En tout état de cause, comme le tribunal d' instance semble l' avoir relevé et comme le soutient la Commission, la partie de la cotisation utilisée pour verser un supplément de prix à certains producteurs était incompatible avec les règles de prix adoptées au titre de l' organisation commune des marchés dans le domaine du vin .

L' article 85 prévoit expressément que sont interdits les accords entre entreprises ou associations d' entreprises et les pratiques concertées qui limitent ou contrôlent la production et les débouchés, et qui sont susceptibles d' affecter le commerce entre États membres et ont pour objet ou pour effet d' empêcher, de restreindre ou de fausser le jeu de la concurrence à l' intérieur du marché commun .

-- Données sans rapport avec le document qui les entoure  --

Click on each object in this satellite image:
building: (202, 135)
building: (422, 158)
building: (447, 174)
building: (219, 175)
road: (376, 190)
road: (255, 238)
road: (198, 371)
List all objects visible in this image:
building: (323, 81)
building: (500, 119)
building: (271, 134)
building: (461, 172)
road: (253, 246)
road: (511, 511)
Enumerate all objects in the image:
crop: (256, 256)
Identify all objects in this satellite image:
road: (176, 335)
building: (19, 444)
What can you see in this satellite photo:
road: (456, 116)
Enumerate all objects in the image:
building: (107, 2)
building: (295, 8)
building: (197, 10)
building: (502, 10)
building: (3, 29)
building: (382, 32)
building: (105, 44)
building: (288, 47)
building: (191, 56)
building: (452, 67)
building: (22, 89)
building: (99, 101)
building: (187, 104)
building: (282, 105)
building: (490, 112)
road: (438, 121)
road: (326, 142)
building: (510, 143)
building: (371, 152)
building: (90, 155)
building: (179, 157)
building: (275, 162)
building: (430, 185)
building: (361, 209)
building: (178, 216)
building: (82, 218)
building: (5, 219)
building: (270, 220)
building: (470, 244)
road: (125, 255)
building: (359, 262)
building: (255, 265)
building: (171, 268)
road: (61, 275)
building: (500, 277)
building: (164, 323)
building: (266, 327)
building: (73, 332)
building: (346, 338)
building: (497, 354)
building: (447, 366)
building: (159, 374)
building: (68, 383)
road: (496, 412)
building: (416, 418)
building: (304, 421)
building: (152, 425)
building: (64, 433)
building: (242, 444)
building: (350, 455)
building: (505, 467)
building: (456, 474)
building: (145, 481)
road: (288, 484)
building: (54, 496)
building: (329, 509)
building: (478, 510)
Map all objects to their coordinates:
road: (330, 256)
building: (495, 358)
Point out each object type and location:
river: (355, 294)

Un accord adoptant des quotas tels que ceux qui sont prévus en l' espèce, accompagnés d' une cotisation "ayant pour assiette" ces quotas ( comme le précise l' ordonnance de renvoi ) et exigible en cas de dépassement desdits quotas, entre manifestement, selon nous, dans le champ d' application de cet article . L' objectif principal semble avoir été de limiter les quantités offertes sur le marché et de soutenir les prix . Au vu du dossier, il paraît moins clair que l' intention ait été également de
maintenir la qualité, encore que cette question relève de l' appréciation de la juridiction nationale . Toutefois, même si l' objectif des dispositions visées est de limiter la production en vue de maintenir la qualité, cela ne suffit pas en soi à soustraire ces dispositions à l' application de l' article 85, paragraphe 1 . Cela aurait pu justifier l' octroi par la Commission d' une exemption au titre de l' article 85, paragraphe 3, mais, en l' espèce, les dispositions adoptées n' ont pas été
notifiées et l' exemption n' a pas été demandée à la Commission . Il est possible, par ailleurs, comme le fait remarquer la Commission, qu' un accord instituant des quotas de production et une cotisation ait peu de chances de bénéficier d' une exemption au titre de l' article 85, paragraphe 3, même si son objectif était de maintenir la qualité .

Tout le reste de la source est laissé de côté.